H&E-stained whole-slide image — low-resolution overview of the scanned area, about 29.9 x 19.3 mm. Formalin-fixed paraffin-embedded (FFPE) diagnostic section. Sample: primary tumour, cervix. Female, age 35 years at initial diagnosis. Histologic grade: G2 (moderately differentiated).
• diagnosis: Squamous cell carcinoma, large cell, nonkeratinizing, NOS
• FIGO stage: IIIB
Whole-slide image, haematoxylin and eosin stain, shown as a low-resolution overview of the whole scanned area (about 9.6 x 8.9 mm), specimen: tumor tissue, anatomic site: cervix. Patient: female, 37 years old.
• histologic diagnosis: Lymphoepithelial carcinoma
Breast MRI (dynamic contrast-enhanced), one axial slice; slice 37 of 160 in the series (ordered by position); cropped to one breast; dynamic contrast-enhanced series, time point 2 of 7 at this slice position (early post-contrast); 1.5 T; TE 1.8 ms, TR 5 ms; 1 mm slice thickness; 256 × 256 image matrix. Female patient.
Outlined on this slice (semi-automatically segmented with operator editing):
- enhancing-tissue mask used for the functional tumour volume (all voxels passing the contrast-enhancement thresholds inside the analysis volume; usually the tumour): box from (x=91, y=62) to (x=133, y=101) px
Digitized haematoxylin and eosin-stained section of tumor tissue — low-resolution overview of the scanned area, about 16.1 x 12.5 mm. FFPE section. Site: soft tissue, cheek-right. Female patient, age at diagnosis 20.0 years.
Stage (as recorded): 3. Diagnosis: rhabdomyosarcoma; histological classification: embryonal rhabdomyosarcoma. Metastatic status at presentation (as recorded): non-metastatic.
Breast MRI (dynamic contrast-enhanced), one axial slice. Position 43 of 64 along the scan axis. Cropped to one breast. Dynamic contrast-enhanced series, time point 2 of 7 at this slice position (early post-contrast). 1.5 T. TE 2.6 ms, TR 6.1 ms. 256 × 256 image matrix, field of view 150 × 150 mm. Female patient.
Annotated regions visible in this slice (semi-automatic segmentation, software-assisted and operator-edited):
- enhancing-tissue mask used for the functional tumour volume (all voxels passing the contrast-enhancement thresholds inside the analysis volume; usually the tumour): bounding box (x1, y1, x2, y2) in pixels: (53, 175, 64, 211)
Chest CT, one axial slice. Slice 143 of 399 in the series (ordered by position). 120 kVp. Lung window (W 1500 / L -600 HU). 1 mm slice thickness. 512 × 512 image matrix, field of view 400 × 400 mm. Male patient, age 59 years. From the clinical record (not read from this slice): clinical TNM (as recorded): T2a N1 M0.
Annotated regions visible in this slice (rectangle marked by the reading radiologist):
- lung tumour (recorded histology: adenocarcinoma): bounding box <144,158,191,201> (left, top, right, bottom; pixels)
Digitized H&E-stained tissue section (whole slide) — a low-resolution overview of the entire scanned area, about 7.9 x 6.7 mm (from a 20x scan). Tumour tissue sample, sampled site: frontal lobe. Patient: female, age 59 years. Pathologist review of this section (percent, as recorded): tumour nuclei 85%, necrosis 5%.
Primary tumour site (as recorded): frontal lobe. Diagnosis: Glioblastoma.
#####
What to do: Throughout the material above, find lines holding the word "tumour", then copy them.

Problem solution:
H&E-stained whole-slide image — low-resolution overview of the scanned area, about 29.9 x 19.3 mm. Formalin-fixed paraffin-embedded (FFPE) diagnostic section. Sample: primary tumour, cervix. Female, age 35 years at initial diagnosis. Histologic grade: G2 (moderately differentiated).
- enhancing-tissue mask used for the functional tumour volume (all voxels passing the contrast-enhancement thresholds inside the analysis volume; usually the tumour): box from (x=91, y=62) to (x=133, y=101) px
- enhancing-tissue mask used for the functional tumour volume (all voxels passing the contrast-enhancement thresholds inside the analysis volume; usually the tumour): bounding box (x1, y1, x2, y2) in pixels: (53, 175, 64, 211)
- lung tumour (recorded histology: adenocarcinoma): bounding box <144,158,191,201> (left, top, right, bottom; pixels)
Digitized H&E-stained tissue section (whole slide) — a low-resolution overview of the entire scanned area, about 7.9 x 6.7 mm (from a 20x scan). Tumour tissue sample, sampled site: frontal lobe. Patient: female, age 59 years. Pathologist review of this section (percent, as recorded): tumour nuclei 85%, necrosis 5%.
Primary tumour site (as recorded): frontal lobe. Diagnosis: Glioblastoma.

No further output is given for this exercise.